OpenAI upgrades Deep Research to GPT-5.2 with app integrations
OpenAI upgraded Deep Research to run on GPT-5.2, adding app integrations, site-specific searches, and real-time collaboration. Part of the week's rapid-fire big-lab announcements covered in the TLDR rundown.
W&B Inference adds day-zero GLM-5 and Kimi K2.5 support
Weights & Biases launched day-zero GLM-5 support on its CoreWeave-powered W&B Inference service, alongside Kimi K2.5, with MiniMax 2.5 coming soon. Alex announced $50 in free credits for listeners to test the new open-weights models.
Chrome 146 introduces WebMCP, a native browser API for AI agents
Chrome 146 shipped WebMCP, a native browser API that lets AI agents directly interact with web services. It brings Model Context Protocol-style agent access into the browser itself, a notable primitive for the agentic web.
LM Studio launches LMLink for remote access to local models
LM Studio launched LMLink, which lets you use your locally hosted models from anywhere via Tailscale. It extends the local-model story so that on-device inference is reachable from any of your machines.
Ryan Carson releases AntFarm for agent coordination
Co-host Ryan Carson released AntFarm, a tool for coordinating teams of coding agents. It targets the missing primitives for managing multiple agents that the panel discussed during the agent-psychosis segment.
Anthropic publishes Opus 4.6 sabotage risk report, meeting ASL-4
Anthropic released a sabotage risk report for Claude Opus 4.6, preemptively meeting ASL-4 safety standards for autonomous AI R&D. The report evaluates the model's potential for sabotage-style behaviors as capabilities scale.
Agentica claims to solve all public ARC-AGI-3 tasks
Agentica published a claim of solving all public ARC-AGI-3 tasks, adding to the week's theme of benchmark saturation. The panel discussed it alongside METR and ARC-AGI-2 results as part of weighing signal versus noise in headline benchmark leaps.
Confluence Labs exits stealth with 97.9% SOTA on ARC-AGI-2
Confluence Labs emerged from stealth with a 97.9% state-of-the-art result on the ARC-AGI-2 benchmark, publishing code on GitHub. The panel read it as a major signal that ARC-AGI-2 is near saturation, part of a broader pattern of benchmarks getting solved faster than expected.
METR Time Horizon goes vertical: Opus 4.6 hits ~14.5-hour tasks
METR's updated Time Horizon benchmark shows Claude Opus 4.6 completing tasks equivalent to roughly 14.5 hours of expert human work, with the autonomy doubling time now cited at 49 days. The panel treated this as the week's strongest evidence that agent capability growth has entered a visibly faster phase.
14.5h METR Time Horizon49 days Autonomy Doubling Time
Entire raises $60M seed, ships first OSS release 'Checkpoints'
Entire raised a $60M seed round to build an open-source developer platform for AI agent workflows. Alongside the funding it shipped its first open-source release, Checkpoints, available on GitHub.

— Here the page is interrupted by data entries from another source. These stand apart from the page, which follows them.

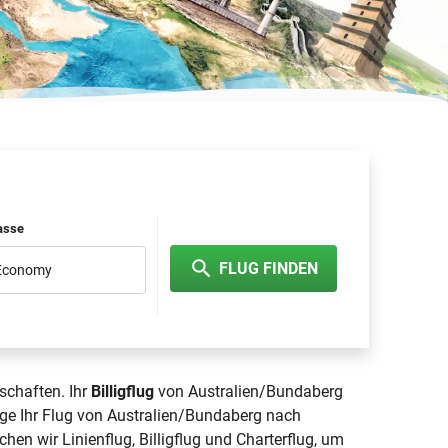
lasse
FLUG FINDEN
 Economy
schaften. Ihr
Billigflug
von Australien/Bundaberg
ge Ihr Flug von Australien/Bundaberg nach
chen wir Linienflug, Billigflug und Charterflug, um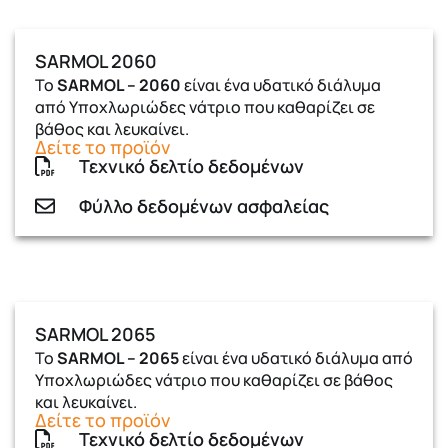
SARMOL 2060
Το
SARMOL – 2060
είναι ένα υδατικό διάλυμα
από Υποχλωριώδες νάτριο που καθαρίζει σε
βάθος και λευκαίνει.
Δείτε το προϊόν
Τεχνικό δελτίο δεδομένων
Φύλλο δεδομένων ασφαλείας
SARMOL 2065
Το
SARMOL – 2065
είναι ένα υδατικό διάλυμα από
Υποχλωριώδες νάτριο που καθαρίζει σε βάθος
και λευκαίνει.
Δείτε το προϊόν
Τεχνικό δελτίο δεδομένων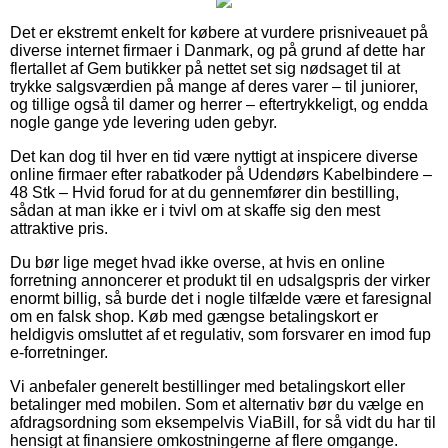
Det er ekstremt enkelt for købere at vurdere prisniveauet på
diverse internet firmaer i Danmark, og på grund af dette har
flertallet af Gem butikker på nettet set sig nødsaget til at
trykke salgsværdien på mange af deres varer – til juniorer,
og tillige også til damer og herrer – eftertrykkeligt, og endda
nogle gange yde levering uden gebyr.
Det kan dog til hver en tid være nyttigt at inspicere diverse
online firmaer efter rabatkoder på Udendørs Kabelbindere –
48 Stk – Hvid forud for at du gennemfører din bestilling,
sådan at man ikke er i tvivl om at skaffe sig den mest
attraktive pris.
Du bør lige meget hvad ikke overse, at hvis en online
forretning annoncerer et produkt til en udsalgspris der virker
enormt billig, så burde det i nogle tilfælde være et faresignal
om en falsk shop. Køb med gængse betalingskort er
heldigvis omsluttet af et regulativ, som forsvarer en imod fup
e-forretninger.
Vi anbefaler generelt bestillinger med betalingskort eller
betalinger med mobilen. Som et alternativ bør du vælge en
afdragsordning som eksempelvis ViaBill, for så vidt du har til
hensigt at finansiere omkostningerne af flere omgange.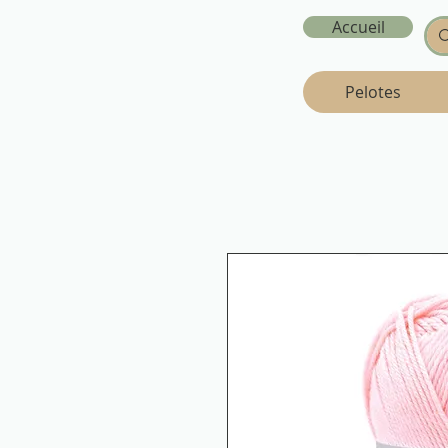
Accueil
Pelotes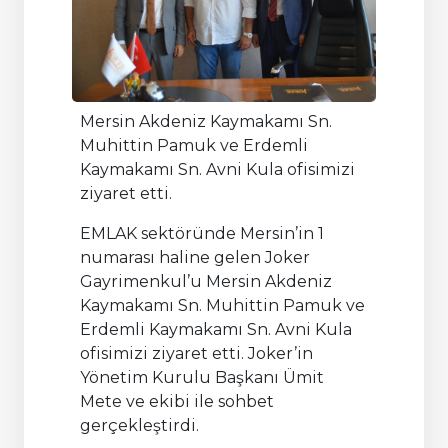
Mersin Akdeniz Kaymakamı Sn.
Muhittin Pamuk ve Erdemli
Kaymakamı Sn. Avni Kula ofisimizi
ziyaret etti.
EMLAK sektöründe Mersin’in 1
numarası haline gelen Joker
Gayrimenkul’u Mersin Akdeniz
Kaymakamı Sn. Muhittin Pamuk ve
Erdemli Kaymakamı Sn. Avni Kula
ofisimizi ziyaret etti. Joker’in
Yönetim Kurulu Başkanı Ümit
Mete ve ekibi ile sohbet
gerçekleştirdi.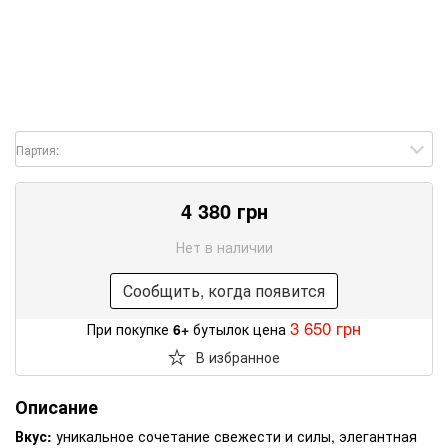
Партия:
4 380 грн
Нет в наличии
Сообщить, когда появится
3 650 грн
При покупке
6+
бутылок цена
В избранное
Описание
Вкус:
уникальное сочетание свежести и силы, элегантная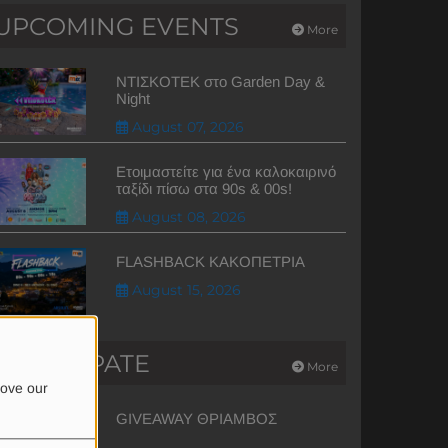
UPCOMING EVENTS
More
ΝΤΙΣΚΟΤΕΚ στο Garden Day &
Night
August 07, 2026
Ετοιμαστείτε για ένα καλοκαιρινό
ταξίδι πίσω στα 90s & 00s!
August 08, 2026
FLASHBACK ΚΑΚΟΠΕΤΡΙΑ
August 15, 2026
PARTICIPATE
More
rove our
GIVEAWAY ΘΡΙΑΜΒΟΣ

OpenAI acqui-hires OpenClaw creator Peter Steinberger
OpenAI acqui-hired Peter Steinberger, the creator of the viral OpenClaw agent, in what the panel speculated might be the first single-founder billion-dollar deal. Yam Peleg broke the news on the show, calling Steinberger 'the goat'. The move lands the most popular third-party agent harness builder inside OpenAI, amid a week where Anthropic's terms changes pushed agent users toward OpenAI subscriptions.

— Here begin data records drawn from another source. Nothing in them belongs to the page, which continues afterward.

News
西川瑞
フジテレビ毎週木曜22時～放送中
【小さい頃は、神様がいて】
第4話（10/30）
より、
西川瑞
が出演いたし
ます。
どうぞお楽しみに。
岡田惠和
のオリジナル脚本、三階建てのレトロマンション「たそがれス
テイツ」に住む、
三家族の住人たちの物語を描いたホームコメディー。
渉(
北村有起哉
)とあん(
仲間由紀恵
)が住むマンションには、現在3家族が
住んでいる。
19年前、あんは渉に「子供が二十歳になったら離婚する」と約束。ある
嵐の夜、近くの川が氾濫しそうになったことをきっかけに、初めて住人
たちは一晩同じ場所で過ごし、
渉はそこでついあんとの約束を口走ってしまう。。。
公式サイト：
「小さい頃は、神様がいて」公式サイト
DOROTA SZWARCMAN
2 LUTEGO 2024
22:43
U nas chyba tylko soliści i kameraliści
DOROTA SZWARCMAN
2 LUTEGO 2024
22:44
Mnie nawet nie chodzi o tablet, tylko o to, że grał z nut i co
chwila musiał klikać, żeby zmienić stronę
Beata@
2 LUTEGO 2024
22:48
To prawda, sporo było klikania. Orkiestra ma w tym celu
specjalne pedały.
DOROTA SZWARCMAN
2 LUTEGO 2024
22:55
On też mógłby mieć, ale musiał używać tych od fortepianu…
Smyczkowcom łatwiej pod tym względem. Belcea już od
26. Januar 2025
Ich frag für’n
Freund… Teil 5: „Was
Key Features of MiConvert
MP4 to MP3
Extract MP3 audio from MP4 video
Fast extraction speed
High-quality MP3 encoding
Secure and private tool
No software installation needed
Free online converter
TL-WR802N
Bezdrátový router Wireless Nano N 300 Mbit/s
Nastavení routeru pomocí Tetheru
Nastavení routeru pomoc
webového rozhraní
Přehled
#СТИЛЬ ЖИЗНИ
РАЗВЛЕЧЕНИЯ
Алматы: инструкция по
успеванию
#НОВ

Ryan Carson publishes the viral Code Factory agentic engineering blueprint
Ryan Carson published his viral Code Factory article, a blueprint for fully automated code generation, review, and deployment inspired by OpenAI's Harness Engineering post. The setup chains GitHub Actions, Reptile code review, CI gates, a risk-classification system for high-risk file changes, and a self-healing loop where Codex fixes its own PR issues until all checks pass. He says it takes a week-plus of setup but unlocks massive throughput.